And here we start to see why it's risky to judge a conductor -- and,
still more perilous, the relationship of a conductor and an orchestra --
from just one performance. First, you have to know the conductor. On this
occasion, I was reasonably prepared; I'd heard Mr. Jansons three times with
orchestras where he's currently music director, twice with the Pittsburgh
Symphony and once with the Oslo (Norway) Philharmonic. I could easily
understand why there's such a buzz about him in the American orchestral
world, why professionals visit Pittsburgh and come back impressed, even
moved.
I cast my own vote with an ecstatic review on this page in 1998, after
Mr. Jansons' first appearance with the Pittsburgh Symphony in Carnegie
Hall. Mr. Jansons got such fine shadings from the orchestra, both in
dynamics -- subtle changes in loudness -- and in emotional tone. You can go
to the New York Philharmonic and never hear Kurt Masur (who of course is
good at other things) evoke a sound that's truly loud or truly soft. Mr.
Jansons, by contrast, can conduct at the furthest extreme of triumphant
loud glory and also at the edge of silence, urging more variety at both
ends of the scale -- or, as a musician would put it, more gradations below
piano and above forte (and more in the middle, too) -- than most conductors
get in the entire spectrum.
Best of all, Mr. Jansons got these results by working with the
musicians, not by dominating them. Some conductors -- like Riccardo Muti,
who made the Philharmonic look hapless when he turned down its all but
public offer of the music directorship -- can awe and charm and maybe
intimidate an orchestra, forging a gleaming unanimity. Mr. Jansons brings
the musicians into his conception of a piece, rousing them to join in as
individuals, each realizing a united vision of the music in his or her own
way.
This makes for gripping performances, even with a not first-rate
orchestra like Oslo; the sound -- pointed, vivid, alive -- just draws you
in. But would that happen with the Philharmonic? Mr. Jansons, I'm afraid,
started with two strikes against him. He'd need more than three rehearsals
(which might have been enough for Mr. Muti to work his more authoritarian
magic); he'd need more than a single concert, maybe more than a single
series of concerts to awaken a cooperative spirit. The Philharmonic, after
all, is well known as a "stubborn instrument" (to quote a friend in the
business), with musicians who respond better to authority than to
persuasion, which may be why Mr. Muti did so well with them.

#### Provided material:
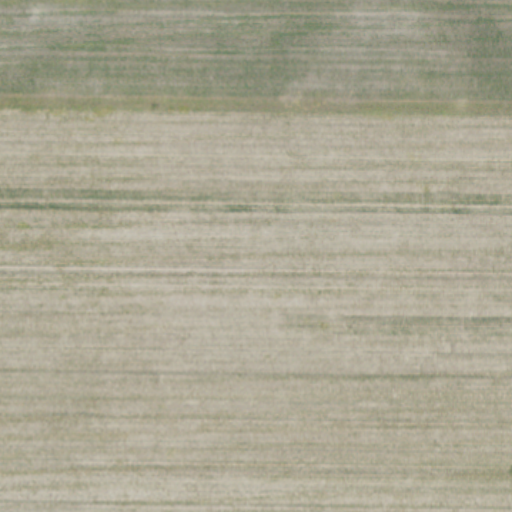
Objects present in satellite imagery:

* * *

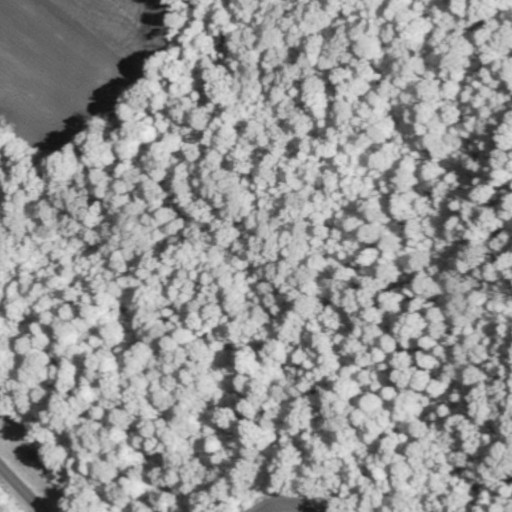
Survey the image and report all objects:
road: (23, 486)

--

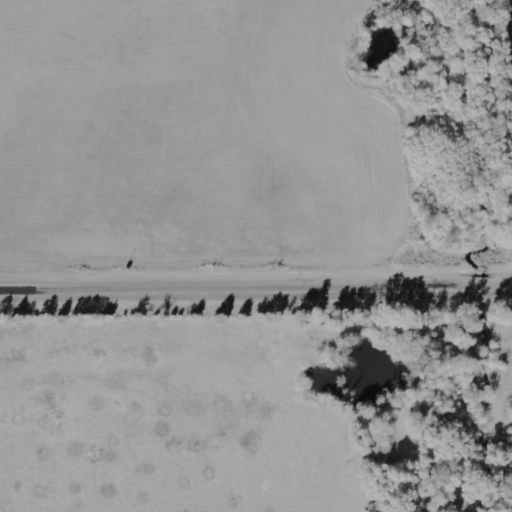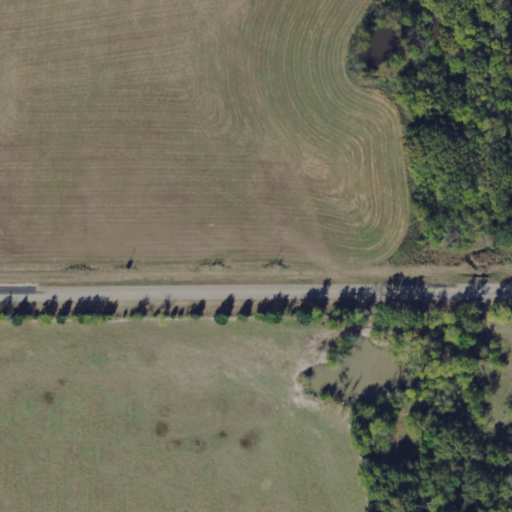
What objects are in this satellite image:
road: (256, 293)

#### Problem to work on:
Name every conductor mentioned in the text on conducting.

#### Solution to the problem:
Mr. Jansons, Kurt Masur, Riccardo Muti